--- Start Document segment ---

The impairment process involves assessing whether there has been an impairment indicator or ‘trigger’. This is described in IAS 28 as “objective evidence of impairment as a result of one or more events that occurred after the initial recognition of the net investment (a ‘loss event’) and that loss event (or events) has an impact on the estimated future cash flows from the net investment that can be reliably estimated”.  The problem is that the application of this requirement is very subjective.

The standard provides some helpful, even if fairly obvious, guidance of such impairment triggers, such as the associate being in “financial difficulties” or “significant adverse changes” to the business. However, the most relevant trigger is usually where there has been a “significant or prolonged decline in the fair value of an investment in an equity instrument below its cost”.6See IAS 28 para 41A to 41C But this requirement is difficult to apply, creates a lack of comparability and in, our view, a lack of impairments. The problem is how to interpret the phrase “significant or prolonged”.

Is a 10% decline in value below cost (or the equity accounting carrying value for associates) significant? What about 25%? And what if the decline below cost, even though not judged significant, has persisted for 6 months, is this prolonged? IFRS standards do not provide answers to these questions; it is up to individual companies to make their own judgement about what is ‘significant’ or ‘prolonged’. You can see how different practices have emerged.

‘Significant or prolonged’ also created confusion in financial instrument accounting ….

It is not just for investments in associates that the phrase ‘significant or prolonged’ has caused problems in financial reporting. Prior to the introduction of IFRS 9 Financial Instruments, the same requirements were applied to other equity investments (minority stakes that do not give significant influence) that were accounted for in the ‘available for sale’ (AFS) category.

Under the old IAS 39 accounting, these investments were measured at fair value in the balance sheet, for which no impairments were necessary. However, the accounting in profit and loss was based on cost measurement, with the difference between these two measurement approaches being shown in other comprehensive income. Impairment was therefore necessary for profit and loss and involved a recycling or reclassification adjustment between OCI and P/L.

Removing the AFS category from IFRS 9 simplified the accounting for equity investments and avoided the need for challenging and subjective impairments. However, this change has not been without its critics. The issue of recycling from OCI continues to be one of the most debated issues in financial reporting. We have previously written about this topic (we do not like recycling) in our article ‘Ignore this recycled profit’.

--- End Document segment ---
--- Start Listed entries ---

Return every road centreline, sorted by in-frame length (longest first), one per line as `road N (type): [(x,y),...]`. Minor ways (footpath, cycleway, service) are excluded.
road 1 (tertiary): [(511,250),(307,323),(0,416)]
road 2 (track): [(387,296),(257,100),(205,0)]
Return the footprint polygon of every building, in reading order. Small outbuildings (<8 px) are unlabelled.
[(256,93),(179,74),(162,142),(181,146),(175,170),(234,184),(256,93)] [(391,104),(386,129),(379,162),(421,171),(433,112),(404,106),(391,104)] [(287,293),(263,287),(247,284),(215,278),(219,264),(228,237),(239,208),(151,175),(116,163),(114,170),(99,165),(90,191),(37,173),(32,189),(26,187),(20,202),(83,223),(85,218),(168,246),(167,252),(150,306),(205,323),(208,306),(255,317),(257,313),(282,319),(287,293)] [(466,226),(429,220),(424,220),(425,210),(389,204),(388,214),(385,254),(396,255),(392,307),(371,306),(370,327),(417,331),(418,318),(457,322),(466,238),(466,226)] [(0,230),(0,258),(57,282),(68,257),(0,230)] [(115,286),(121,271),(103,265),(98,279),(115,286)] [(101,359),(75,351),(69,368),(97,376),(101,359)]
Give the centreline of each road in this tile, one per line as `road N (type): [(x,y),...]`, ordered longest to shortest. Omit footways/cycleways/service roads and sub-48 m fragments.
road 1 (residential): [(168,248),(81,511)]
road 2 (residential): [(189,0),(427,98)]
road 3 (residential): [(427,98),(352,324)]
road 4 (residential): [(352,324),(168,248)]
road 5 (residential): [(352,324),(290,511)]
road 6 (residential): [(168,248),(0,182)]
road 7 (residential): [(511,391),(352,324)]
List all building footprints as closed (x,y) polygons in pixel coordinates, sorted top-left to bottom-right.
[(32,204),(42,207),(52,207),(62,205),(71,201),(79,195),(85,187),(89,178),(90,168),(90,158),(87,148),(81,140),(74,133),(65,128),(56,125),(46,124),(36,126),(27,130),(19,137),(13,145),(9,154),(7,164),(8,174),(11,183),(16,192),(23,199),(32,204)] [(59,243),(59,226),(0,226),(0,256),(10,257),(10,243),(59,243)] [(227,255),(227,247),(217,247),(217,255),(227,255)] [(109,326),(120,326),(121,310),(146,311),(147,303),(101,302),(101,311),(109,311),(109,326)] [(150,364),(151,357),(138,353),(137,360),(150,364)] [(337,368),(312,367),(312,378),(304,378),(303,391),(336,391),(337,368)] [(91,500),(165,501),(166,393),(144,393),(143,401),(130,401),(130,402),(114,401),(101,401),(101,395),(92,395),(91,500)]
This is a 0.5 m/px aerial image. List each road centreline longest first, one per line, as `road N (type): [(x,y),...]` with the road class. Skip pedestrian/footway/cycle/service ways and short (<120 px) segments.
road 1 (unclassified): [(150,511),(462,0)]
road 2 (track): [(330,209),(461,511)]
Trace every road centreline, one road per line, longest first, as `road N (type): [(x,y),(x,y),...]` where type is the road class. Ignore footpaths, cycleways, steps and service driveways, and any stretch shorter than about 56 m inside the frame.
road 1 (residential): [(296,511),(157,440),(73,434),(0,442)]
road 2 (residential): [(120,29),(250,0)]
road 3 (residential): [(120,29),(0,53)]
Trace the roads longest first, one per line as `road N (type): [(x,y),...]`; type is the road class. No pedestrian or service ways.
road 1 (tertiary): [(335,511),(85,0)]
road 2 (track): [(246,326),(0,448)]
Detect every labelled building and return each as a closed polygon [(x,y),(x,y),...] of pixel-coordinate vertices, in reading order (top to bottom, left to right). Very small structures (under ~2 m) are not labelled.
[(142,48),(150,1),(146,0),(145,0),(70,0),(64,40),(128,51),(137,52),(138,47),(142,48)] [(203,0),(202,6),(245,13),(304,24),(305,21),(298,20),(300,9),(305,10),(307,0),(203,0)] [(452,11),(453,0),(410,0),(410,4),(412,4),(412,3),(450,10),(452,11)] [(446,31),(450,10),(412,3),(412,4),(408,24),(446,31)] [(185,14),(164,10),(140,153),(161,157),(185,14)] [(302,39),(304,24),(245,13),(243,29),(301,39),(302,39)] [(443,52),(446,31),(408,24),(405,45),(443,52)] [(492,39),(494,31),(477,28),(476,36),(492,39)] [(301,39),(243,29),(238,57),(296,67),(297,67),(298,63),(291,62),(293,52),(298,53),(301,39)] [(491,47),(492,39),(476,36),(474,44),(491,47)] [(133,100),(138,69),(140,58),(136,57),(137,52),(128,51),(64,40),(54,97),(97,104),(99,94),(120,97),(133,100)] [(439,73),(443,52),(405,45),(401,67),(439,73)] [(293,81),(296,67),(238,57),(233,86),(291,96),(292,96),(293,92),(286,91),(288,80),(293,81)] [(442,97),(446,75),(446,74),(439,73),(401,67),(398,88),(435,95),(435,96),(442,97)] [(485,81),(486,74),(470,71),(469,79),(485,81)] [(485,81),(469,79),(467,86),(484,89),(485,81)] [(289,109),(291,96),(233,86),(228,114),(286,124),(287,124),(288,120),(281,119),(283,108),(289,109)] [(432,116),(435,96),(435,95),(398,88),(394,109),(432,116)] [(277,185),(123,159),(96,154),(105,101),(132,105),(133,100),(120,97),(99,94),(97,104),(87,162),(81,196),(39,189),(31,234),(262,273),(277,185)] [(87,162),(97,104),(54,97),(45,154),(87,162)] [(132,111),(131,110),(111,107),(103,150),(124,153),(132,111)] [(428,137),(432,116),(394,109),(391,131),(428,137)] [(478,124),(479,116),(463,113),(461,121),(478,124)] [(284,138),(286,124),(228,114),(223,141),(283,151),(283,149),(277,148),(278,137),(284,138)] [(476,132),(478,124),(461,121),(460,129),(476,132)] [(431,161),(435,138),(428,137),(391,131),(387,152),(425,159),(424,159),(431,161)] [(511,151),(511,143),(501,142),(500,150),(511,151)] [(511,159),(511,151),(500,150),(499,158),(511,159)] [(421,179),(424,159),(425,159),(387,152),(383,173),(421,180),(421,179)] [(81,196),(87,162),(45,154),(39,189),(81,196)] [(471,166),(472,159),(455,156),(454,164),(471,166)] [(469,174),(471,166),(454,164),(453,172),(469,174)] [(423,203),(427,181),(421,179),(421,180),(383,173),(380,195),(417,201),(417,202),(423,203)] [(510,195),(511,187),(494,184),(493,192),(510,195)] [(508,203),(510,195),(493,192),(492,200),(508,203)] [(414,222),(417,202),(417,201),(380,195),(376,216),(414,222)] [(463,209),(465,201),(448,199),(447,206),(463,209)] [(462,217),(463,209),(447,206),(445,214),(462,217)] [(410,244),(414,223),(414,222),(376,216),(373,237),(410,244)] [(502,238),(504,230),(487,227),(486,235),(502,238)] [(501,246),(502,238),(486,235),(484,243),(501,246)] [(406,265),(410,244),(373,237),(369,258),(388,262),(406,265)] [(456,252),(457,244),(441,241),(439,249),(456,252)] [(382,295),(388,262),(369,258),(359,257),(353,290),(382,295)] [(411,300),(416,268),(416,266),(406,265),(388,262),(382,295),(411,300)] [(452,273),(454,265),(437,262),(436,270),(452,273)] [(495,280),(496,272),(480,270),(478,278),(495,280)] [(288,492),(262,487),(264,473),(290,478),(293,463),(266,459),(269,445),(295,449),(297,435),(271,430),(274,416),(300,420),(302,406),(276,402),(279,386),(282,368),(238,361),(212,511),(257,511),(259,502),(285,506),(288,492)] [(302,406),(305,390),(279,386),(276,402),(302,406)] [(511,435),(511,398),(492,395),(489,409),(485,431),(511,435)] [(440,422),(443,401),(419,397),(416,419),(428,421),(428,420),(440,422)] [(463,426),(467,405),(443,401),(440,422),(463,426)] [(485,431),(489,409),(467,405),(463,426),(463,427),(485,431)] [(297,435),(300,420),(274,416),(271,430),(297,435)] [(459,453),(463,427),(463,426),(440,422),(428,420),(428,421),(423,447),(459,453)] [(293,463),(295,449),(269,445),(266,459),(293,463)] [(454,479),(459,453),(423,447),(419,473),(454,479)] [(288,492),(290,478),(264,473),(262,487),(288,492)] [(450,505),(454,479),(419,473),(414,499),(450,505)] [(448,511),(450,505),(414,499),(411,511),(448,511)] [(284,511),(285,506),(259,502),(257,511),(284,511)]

--- End Listed entries ---

# Task description:
Reproduce the part of the passage on impairment of equity investments from "Under the old" to "OCI and P/L.", keeping every word as it appears.

# Output for this exercise:
Under the old IAS 39 accounting, these investments were measured at fair value in the balance sheet, for which no impairments were necessary. However, the accounting in profit and loss was based on cost measurement, with the difference between these two measurement approaches being shown in other comprehensive income. Impairment was therefore necessary for profit and loss and involved a recycling or reclassification adjustment between OCI and P/L.